Un retour à l’idée du terme « gay » tel qu’il signifiait autrefois pourrait donner naissance à une exigence radicale en faveur d’une société plus juste, estime Gill-Peterson. « En fin de compte, nous n’avons pas accordé le crédit qui était dû ; les personnes transféminisées ont une compréhension large du travail de coalition, de la solidarité, et formulent des revendications qui vont au-delà des exigences étroites de la politique traditionnelle. Ils connaissent le monde mieux que quiconque, les hypocrisies, ce qui est valorisé et ce que c'est, ce qui motive les gens – parce qu'ils ont dû le comprendre pour survivre. C'est à nos risques et périls si nous ne les soulevons pas.

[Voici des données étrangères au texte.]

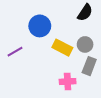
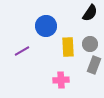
yellow rectangle: (62, 48) -> (68, 47), turned 60
pink cross: (68, 82) -> (61, 80), moved

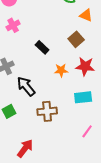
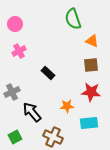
brown square: (76, 39) -> (91, 65), moved, turned 35
orange star: (61, 70) -> (67, 106), moved
brown cross: (47, 111) -> (53, 137), turned 30

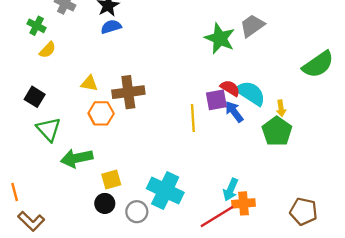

Qu’elles se soient identifiées comme transgenres ou non, dans un sens, les personnes trans ont toujours été là, et elles ont toujours fait preuve d’ingéniosité et construit une communauté face à la transphobie et en particulier à la transmisogynie. « En gardant cela à l'esprit », conclut Gill-Peterson, « n'allons-nous pas vouloir que les personnes transféminisées soient au centre de notre mouvement ? »
Cette interview est tirée du numéro de mars 2024 de GAY VOX. Rendez-vous sur Apple News + pour des fonctionnalités et des interviews plus exclusives sur le numéro.
L'article Le mouvement pour les droits des homosexuels a vendu les femmes trans – maintenant nous en prévoyons tous les conséquences est apparu en premier sur GAY VOX.